In this work, we present the results of the application of a leptonic one zone model to explain the measured light curves and spectra from these observations. Our goal is to obtain the physical parameters of the emitter robustly by making as few assumptions as possible.

2. Simultaneous X-ray/VHE observations

LS I +61 303 was observed during  ~60% of an orbital period simultaneously in the VHE and X-ray bands in September 2007 (Anderhub et al. 2009). During a first part of the campaign (0.43 < φ < 0.7), the MAGIC Cherenkov telescope observed the source for three hours every night and simultaneous XMM-Newton observations were performed. During a second part (0.71 < φ < 1.13) the X-ray observations were performed with Swift/XRT. The observation times were of about 15 ks for the XMM-Newton observations and of about 3 ks for the Swift/XRT observations. The longer observations and higher effective area of XMM-Newton resulted in much higher statistics than the measurements from Swift/XRT. To take into account the variability that the source shows on short time scales in the X-ray band when comparing these fluxes to the VHE measurements, the rms count rate variability of the X-ray light curve was considered in addition to the statistical uncertainty in the flux measurement to obtain realistic flux uncertainties (see Anderhub et al. 2009, for details). Using this method, the X-ray flux uncertainties take values between 6% and 25% of the flux. The simultaneous campaign revealed very similar light curves in the X-ray and VHE bands: a first outburst at φ = 0.62 with a rise time below 20 h and a decay of about two days; and a second broader outburst spanning a few days between phases 0.8 and 1.1 with lower peak flux than the first. The correlation coefficient between the two bands for the first outburst was found to be r = 0.97, whereas taking all simultaneous observations lowered the value to r = 0.81.
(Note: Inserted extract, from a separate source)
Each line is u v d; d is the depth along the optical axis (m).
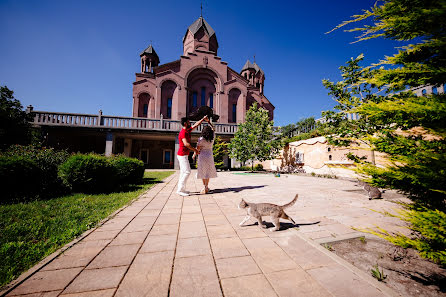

Although all X-ray observations resulted in a clear detection, some of the VHE flux measurements have a significance below 2σ. For these cases we will consider the 95% CL (confidence level) upper limits calculated by Jogler (2009). The detailed fluxes and uncertainties of the X-ray and VHE light curves may be found in Tables 1 and 2 of Anderhub et al. (2009) and the VHE upper limits in Table A.1 of Jogler (2009).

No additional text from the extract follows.